Fortinet researchers studied the recently appeared open-source cryptor Cryptonite, distributed for free on GitHub.
It turned out that the creator of the malware made a mistake in the code, and the malware did not encrypt, but destroyed the data of the victims.
Let me remind you that we also wrote about FBI Says Cuba Ransomware ‘Made’ $60 Million by Attacking More Than 100 Organizations, as well as Security Experts Secretly Helped Zeppelin Ransomware Victims for Two Years.
Unlike other ransomware, Cryptonite was not sold on the darknet, but was distributed openly: it was published on GitHub by someone under the nickname CYBERDEVILZ (since then, the source code of the malware and its forks have already been removed).
The researchers say that the malware written in Python was extremely simple: it used the Fernet module to encrypt files and replaced their extension with .cryptn8.
The Cryptonite ransomware sample implements only basic ransomware functionality. The operator can set up a few things such as the exclusion list, server URL, email address, and bitcoin wallet. However, encryption and decryption are very simple and unreliable.

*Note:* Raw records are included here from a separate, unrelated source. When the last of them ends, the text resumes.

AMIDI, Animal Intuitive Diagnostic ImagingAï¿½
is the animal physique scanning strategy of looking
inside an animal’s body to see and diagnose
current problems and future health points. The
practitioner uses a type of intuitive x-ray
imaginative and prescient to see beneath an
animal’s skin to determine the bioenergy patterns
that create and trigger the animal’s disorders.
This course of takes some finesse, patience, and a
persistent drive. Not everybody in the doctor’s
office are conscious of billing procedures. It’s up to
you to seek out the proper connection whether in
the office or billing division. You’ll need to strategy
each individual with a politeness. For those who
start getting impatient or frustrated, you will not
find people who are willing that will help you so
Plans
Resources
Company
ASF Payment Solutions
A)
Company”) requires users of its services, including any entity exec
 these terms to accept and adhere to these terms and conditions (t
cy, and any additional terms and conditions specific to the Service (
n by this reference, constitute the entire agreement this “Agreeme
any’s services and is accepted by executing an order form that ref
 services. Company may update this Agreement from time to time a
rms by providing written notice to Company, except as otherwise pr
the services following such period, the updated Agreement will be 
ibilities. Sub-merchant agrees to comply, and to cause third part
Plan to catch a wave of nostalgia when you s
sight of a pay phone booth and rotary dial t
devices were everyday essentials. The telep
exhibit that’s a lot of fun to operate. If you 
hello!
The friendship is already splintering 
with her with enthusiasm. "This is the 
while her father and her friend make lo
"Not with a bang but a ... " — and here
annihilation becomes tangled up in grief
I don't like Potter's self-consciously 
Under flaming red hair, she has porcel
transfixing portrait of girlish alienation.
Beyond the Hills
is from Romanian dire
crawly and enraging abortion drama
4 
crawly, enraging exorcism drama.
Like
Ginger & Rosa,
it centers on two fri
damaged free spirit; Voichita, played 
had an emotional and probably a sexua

It also doesn’t provide any of the typical (but more sophisticated) ransomware features, such as:
- Removing Windows Shadow Copy
- Unlock files for more thorough exposure
- Defensive evasion (bypass AMSI, disable event logging, etc.)
While this ransomware variant has given newcomers easy access to the cybercriminal business, it is not a serious tool.
However, something went wrong in the latest version of the malware: a sample of Cryptonite studied by experts blocked files beyond recovery, in fact, acting as a wiper.
The researchers say that the destructive behavior of the malware was not intended by its author. Rather, this is due to its low qualification, as errors in the code cause the program to crash when trying to display a ransom note (after the encryption process is completed).
In addition, an error that occurs during the operation of the encryptor leads to the fact that the key used to encrypt files is not transmitted to the malware operator at all. That is, access to the victim’s data is blocked completely and permanently.